After the first tricky section, we come across a few steps in the rock from time to time where we can stand on terra firma and relax our arms a little. We manage the last few metres up to the summit without any issues. The Brocken spectre (a shadow on the north face that looks as if you’ve got a Heiligenschein halo) is waiting for us at the top. We’ve made it, and Selina and Swinde, above all, can be proud of themselves. The icing on the cake? The mix of sunshine and clouds has provided the perfect backdrop for our photos.

Staying safe on an Alpine tour: tips from a mountain guide

Alpine tours are always dangerous, but if you have the right knowledge and equipment, you can be well-prepared. Here are Angelina’s key tips:

Always take your personal level of fitness and health into account when planning the tour. After all, your body isn’t used to these altitudes and needs to adapt to them.

Research the tour using maps, guidebooks, the internet and experts – and don’t forget to check the weather forecast.

Make sure your equipment includes a first aid kid, a bivy sack, a headlamp and your mobile phone.

Take regular breaks. If you eat and drink at frequent intervals, you’ll be able to keep going for longer and concentrate better.

Roping together on a glacier is particularly important in summer so you can avoid falling into crevasses. If possible, secure your roped party to reliable, fixed stations.

You need to be good at using maps, altimeters and GPS to find your way around the terrain.

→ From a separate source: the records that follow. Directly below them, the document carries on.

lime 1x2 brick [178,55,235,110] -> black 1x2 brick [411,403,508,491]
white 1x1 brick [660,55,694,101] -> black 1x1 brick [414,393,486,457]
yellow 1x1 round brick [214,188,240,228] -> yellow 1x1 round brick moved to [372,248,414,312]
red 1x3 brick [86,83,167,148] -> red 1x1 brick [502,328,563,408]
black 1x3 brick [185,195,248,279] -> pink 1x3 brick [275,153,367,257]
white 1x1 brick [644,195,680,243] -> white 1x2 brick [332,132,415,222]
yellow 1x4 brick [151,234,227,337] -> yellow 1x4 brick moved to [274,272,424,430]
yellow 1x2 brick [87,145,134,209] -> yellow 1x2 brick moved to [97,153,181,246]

Fish fossils as a souvenir of our Alpine tour

I really enjoy this tour, even though (or maybe because) it doesn’t take you to a 4,000-metre peak. In my view, 3,000-metre summits aren’t inferior to their taller cousins. Quite the contrary, in fact: these tours are often more exciting on a technical level, but the landscapes are just as pretty and they attract far fewer people. I notice this again when we descend the Gross Spannort after a short break: just two roped parties are there when we are.

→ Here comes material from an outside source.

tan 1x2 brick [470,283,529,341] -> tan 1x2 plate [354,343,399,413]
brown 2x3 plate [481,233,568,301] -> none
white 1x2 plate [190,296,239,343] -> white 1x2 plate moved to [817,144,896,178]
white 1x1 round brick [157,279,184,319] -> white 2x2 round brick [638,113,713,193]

Our knees start to niggle a little as we make our way back down to the Spannorthütte hut; we’ve covered a good few metres of elevation and some steep sections. However, before this, we came across something truly special when we were re-attaching our crampons to our backpacks on the glacier: a fossilised squid. The notion that we’re just shy of 3,000 metres above sea level and yet simultaneously on the floor of an ancient ocean is mind-boggling. That makes up for the little aches and pains we feel during the descent!

At the Spannorthütte, we pack up everything we’d left there during our summit tour in the morning and refuel with a sandwich. The last 900 metres of elevation back down into the valley no longer pose a challenge. We reach the train station in Engelberg after a couple of hours and say our goodbyes. I’m happy: another two people I was able to share my passion for the mountains (and Alpine tours specifically) with.